I’m working on a new novel. It’s an idea I’ve had for a while, but I just recently started writing it down. (I’ve hinted about it a few times already on Twitter.)
I’m about 19,000 words in, and I recently wrote a scene that bothered me a little because it reminded me of a passage in my novella The Start of the Majestic World.
There’s a scene in Majestic World where Agent Maynard has a verbal confrontation with the main villain, Colonel Preston, a handsome army colonel who tries to intimidate her into following his orders even though she’s not under his command.
Here’s a bit of it:
The Colonel stood up, and walked around the desk so that he was very close to Maynard—so close, and in such a posture, that Maynard felt he was trying to brush aside the barriers of rank and agency, and underscore primarily the difference in sex between them.
I don’t want to give away too much about the new book, but the scene in it has some very similar elements. The female protagonist is in a meeting with a handsome male colonel, and he is trying to get her to do something that may violate protocol. (It’s deliberately ambiguous in the scene, but she feels uneasy about it.) And there’s some uncomfortable sexual tension–it’s less overt than in the above, but there’s some suggestion he might be trying to seduce her.
Now, there are also some big differences, involving both the setting and the characters. But as I was sketching out the scene in my mind, I was thinking, Gosh that’s awfully similar to the Maynard/Preston scene.
So, right now you’re thinking: “Well, dummy; you’re the writer–don’t write it that way, then!”
True, that’s one option. But there are a couple reasons I hate to remove or alter the scene. First, it’s a very natural way for things to play out in the story–it works well in context, both in terms of plot pacing and characterization. I hate to lose scenes like that.
And second, it’s a much better execution of the concept than in Majestic World. The dialogue is more natural, the characters are more nuanced and less caricatured. This is encouraging to me–it’s good to know I’ve improved as a writer since writing the Maynard/Preston scene over three years ago.
The great film director John Huston once said about movie remakes: “There is a wilful, lemming-like persistence in remaking past successes time after time… Why don’t we remake some of our bad pictures… and make them good?” That’s sort of how I feel about this–sure, I tried this basic concept once, but now that I’ve improved as a writer, why not prove that I can do it better?
At the same time, I could see somebody who read Majestic World reading the new book and saying “Yawn! Another Colonel behaving inappropriately towards the protagonist. Give us something new, Berthold!”
But I can guarantee it won’t be the same thing over again. Trust me.
What do you think? Should an author revisit a concept similar to one they’ve written before, if they feel like they can write it better this time, or is it best to try to break new ground?

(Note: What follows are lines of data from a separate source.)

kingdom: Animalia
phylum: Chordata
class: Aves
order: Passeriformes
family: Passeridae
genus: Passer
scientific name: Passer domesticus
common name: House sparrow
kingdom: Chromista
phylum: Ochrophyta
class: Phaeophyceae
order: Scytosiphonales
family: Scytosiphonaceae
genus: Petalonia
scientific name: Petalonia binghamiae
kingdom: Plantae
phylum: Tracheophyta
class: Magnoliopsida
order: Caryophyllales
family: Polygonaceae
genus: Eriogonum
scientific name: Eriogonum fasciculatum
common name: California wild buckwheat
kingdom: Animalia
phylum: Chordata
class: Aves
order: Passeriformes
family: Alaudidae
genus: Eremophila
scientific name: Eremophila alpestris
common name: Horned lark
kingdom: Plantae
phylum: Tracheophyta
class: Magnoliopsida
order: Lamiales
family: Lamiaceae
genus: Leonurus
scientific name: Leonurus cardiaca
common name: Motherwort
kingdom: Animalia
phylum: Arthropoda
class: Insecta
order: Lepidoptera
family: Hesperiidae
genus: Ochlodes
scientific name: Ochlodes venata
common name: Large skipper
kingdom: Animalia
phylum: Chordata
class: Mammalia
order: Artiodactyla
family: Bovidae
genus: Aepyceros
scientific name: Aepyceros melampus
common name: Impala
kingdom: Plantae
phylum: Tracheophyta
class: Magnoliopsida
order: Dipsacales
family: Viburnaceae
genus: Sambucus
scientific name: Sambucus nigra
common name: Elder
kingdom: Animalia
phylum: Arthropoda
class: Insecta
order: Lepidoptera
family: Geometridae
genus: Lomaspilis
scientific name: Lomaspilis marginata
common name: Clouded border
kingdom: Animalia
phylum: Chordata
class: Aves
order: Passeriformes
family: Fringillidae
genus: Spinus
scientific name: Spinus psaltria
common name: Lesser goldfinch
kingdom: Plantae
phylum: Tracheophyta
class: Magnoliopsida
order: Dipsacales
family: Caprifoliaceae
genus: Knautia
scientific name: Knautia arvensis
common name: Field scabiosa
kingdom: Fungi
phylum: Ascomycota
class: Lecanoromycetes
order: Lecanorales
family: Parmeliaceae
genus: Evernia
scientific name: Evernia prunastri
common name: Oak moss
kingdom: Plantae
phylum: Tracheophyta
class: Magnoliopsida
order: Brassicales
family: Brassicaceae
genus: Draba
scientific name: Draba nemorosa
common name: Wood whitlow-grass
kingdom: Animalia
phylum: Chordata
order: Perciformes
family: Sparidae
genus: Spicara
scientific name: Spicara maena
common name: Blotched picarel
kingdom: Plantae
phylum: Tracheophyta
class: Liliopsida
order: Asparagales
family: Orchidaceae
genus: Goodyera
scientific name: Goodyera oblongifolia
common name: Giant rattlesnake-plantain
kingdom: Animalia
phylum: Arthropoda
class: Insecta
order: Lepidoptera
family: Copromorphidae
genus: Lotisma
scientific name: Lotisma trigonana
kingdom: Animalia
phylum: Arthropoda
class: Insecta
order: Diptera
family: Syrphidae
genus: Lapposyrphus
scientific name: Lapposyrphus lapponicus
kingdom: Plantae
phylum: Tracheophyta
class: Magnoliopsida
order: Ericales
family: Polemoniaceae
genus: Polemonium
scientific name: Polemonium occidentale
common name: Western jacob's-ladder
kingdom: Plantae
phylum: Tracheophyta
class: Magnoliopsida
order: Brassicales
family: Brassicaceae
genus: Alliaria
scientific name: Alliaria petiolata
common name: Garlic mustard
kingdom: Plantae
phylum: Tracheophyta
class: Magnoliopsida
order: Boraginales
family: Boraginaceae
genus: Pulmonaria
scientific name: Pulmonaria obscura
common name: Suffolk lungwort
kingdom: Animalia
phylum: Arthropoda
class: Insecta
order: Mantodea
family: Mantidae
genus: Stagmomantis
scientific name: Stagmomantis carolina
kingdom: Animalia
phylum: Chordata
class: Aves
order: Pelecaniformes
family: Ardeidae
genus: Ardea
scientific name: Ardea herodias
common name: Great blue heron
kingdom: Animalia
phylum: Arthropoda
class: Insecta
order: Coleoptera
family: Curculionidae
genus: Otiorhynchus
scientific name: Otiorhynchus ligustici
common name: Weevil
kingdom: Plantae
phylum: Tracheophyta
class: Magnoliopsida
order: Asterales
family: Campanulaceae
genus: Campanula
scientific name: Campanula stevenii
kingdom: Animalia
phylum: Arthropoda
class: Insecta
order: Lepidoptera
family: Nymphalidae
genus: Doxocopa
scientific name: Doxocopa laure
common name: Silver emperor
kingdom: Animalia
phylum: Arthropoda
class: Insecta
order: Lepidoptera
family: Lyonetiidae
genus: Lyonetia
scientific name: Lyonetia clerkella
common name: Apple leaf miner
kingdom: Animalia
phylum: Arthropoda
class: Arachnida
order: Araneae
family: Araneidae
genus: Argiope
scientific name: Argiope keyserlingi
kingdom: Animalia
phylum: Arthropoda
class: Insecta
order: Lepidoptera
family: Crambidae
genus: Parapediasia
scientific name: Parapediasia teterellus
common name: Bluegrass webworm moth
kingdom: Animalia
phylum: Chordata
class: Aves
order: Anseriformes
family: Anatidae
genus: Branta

Hmm, great question and insightful attempt to answer it! I like the Huston quote. I think us writers should take advantage of the fact that we can literally rewrite the past. If the context is different enough and it makes sense in the story like you say, no one will care if it has a similar feel to some other scene in some other book (what bit of writing doesn’t?) and you may end up doing more good than naught if you try to insert something more artificial.
All one writer’s opinion, of course!
Thanks very much! Glad to hear your take on it. One thing that has impressed me about your short stories is how different they are from one another, especially given that they’ve been written in such short order. I would have probably ended up doing different “riffs” on the same idea if I tried that.
Appreciate the kind words! I think you’d be surprised if you were to take on the challenge. I know I had the same feelings when I started, and I still do…worried that I’ll eventually hit a repeat. I’m only six down, but so far, so good! I think reading as widely and as diversely as possible has also helped in this respect.
I think you can do whatever you feel makes sense for the story. If that’s a similar scene, then so be it. On the other hand, if it’s nagging at you enough, that might be a sign you’re not completely comfortable with it. I’ve learned that if something nags at me in one of my books, it will continue to nag at me, even after it’s published. So now I try to change it before the story gets too involved where change becomes difficult.
In that event, is there a way you could modify the confrontation a bit? Maybe have their power struggle not be sexual but instead be because of some other connection the two have? Maybe they have a shared interest or a shared acquaintance or something else that he could present to her that would violate protocol were she to go along with his request or suggestion. Not sure if that would apply here, but it’s just a thought.
Either way, good luck!
Hmm, that’s a good idea… And may fit nicely with another, unrelated plot issue I’ve been trying to resolve. Thanks very much for the suggestion!
I don’t see a problem with it. Doesn’t an artist repaint the same scene over and over, to try and get it right?